Can you project too much confidence in your copy?
It’s OK to hold yourself to a high standard.
It establishes importance and authority in your brand. However if you frequently do business from an “I” point of view (how I help, what I do best, the way I serve you), you impede your ability to connect with your best customers.
In a misguided effort to assure their customer of their honest intentions, beginning copywriters may even assure the reader, “I promise I’m not selling anything,” (I’ve actually seen this in sales copy!) which looks like you really don’t know what you’re doing, or you don’t have the chops to deliver.
People want to buy from those who have the confidence to make a bold, declarative promise. Many customers truly want you to make an offer because an offer shows honesty, clarity, and purpose within a business.
I’m not telling you to promise something you can’t deliver on, but be confident that what you have is worth paying money for — at least if you want to succeed in your business!
As long as you come from a place of service to your customer, a genuine offer reveals honest-to-goodness possibility. It feels good to deliver the offer and it feels authentic to receive it. Buying customers rely on the quality of confidence because it dissolves their own doubts and inner objections.
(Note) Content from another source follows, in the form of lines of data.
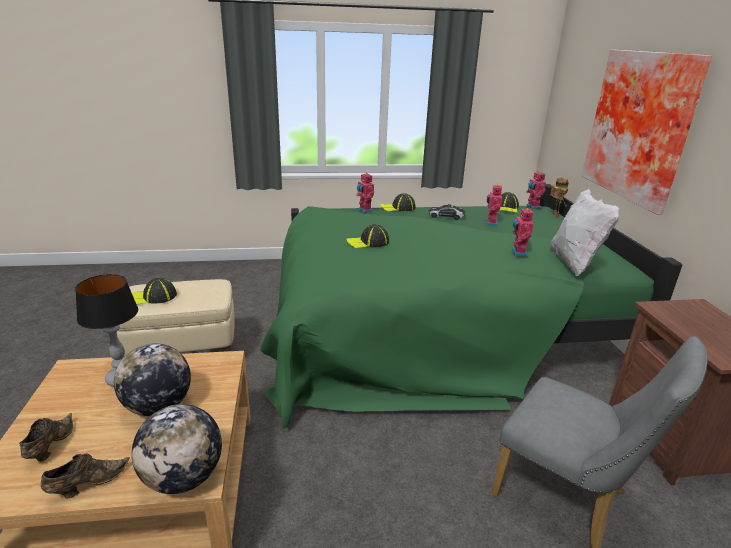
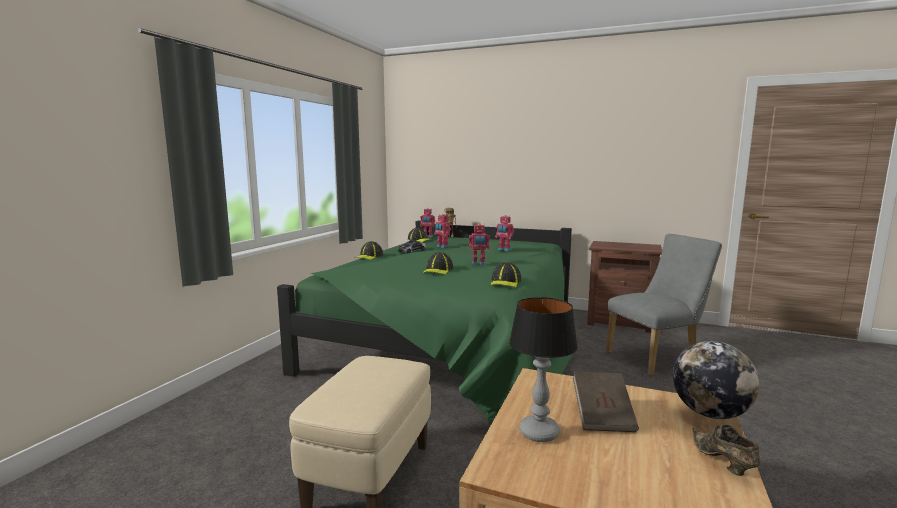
camera: 60 degrees left, 15 degrees down
brown shoe [19,413,73,462] -> none
globe [114,343,191,416] -> brown book [573,372,639,432]
cap [132,278,177,305] -> cap moved to [490,262,522,287]
toy robot [356,173,374,213] -> toy robot moved to [469,223,490,265]
white pillow [550,189,620,276] -> none
picture [582,49,712,215] -> none

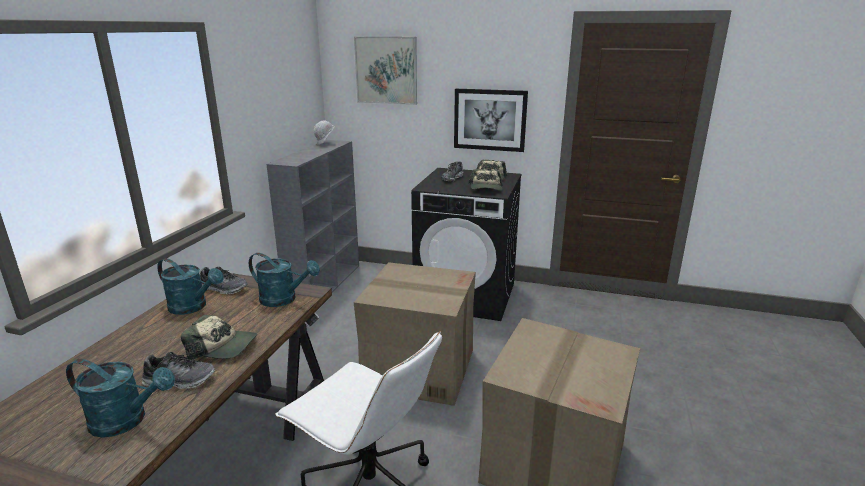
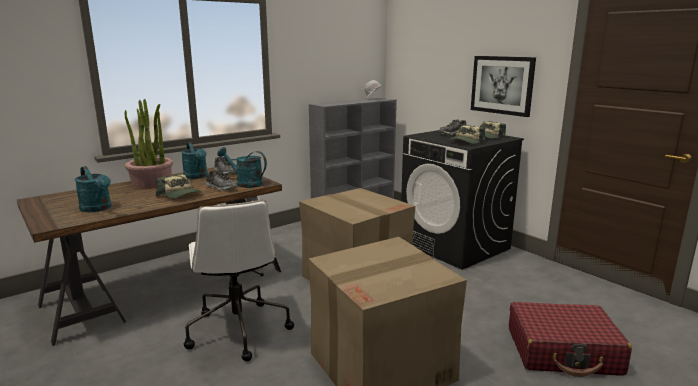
camera: 35 degrees right, 5 degrees down
shoe [142,352,215,389] -> shoe moved to [205,170,237,191]
turquoise watering can [249,253,320,307] -> turquoise watering can turned 150 degrees clockwise [217,147,267,188]
picture [354,36,417,105] -> none
none -> potted plant [125,99,173,188]
none -> red suitcase [509,302,632,377]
As psychologist James W. Pennebaker points out, the third person point of view relates to speakers who assume a higher status than those who use the first person. We often think of someone who uses “I” a lot as someone who’s self centered at worst, and confident at best. But Pennebaker counters that “I” reveals a touch of insecurity and an internalization of others’ opinions and observations.
Get over feeling weird about third-person language.
Marketing — especially self-marketing — demands some stretching. Look up and out. See yourself from the outside in order to grow and say what you do with assurance.
“I” Vs. “She”
Two ways to start seeing how others perceive you, and market your business with confidence
Viewing your business from your own point of view, is a first-person mindset. It is actually a good thing, because this mindset reveals a commitment to clients and customers. Using “I” in your writing also allows you to tell your personal story, to share your purpose for your business, and to solidify your personal brand. It shows you are willing to be “on the hook” for your work and that your word is gold.
But internalizing your work also gets in the way of being able to claim a place in the market and the (presumably) positive outcome of working with you.
If you want to start getting a good idea of how others see you, and gaining that third-person mindset — ask your clients! They will tell you how you are different, where you stand out, and why they like doing business with you. They may also tell you where you trip sometimes. Negative feedback is sometimes hard to hear, but listening is a skill that will pay you back in spades. Unless you can read minds, you should come right out and ask those questions in an exit interview or a survey for your ongoing clients.
Additionally, you may try getting some valuable insight from Sally Hogshead’s book below. I did this work and was found to be an “Intrigue”: Discerning, Perceptive and Considerate. It’s a fun test you can take online, or buy the book How the World Sees You: Discover Your Highest Value Through the Science of Fascination, and learn even more.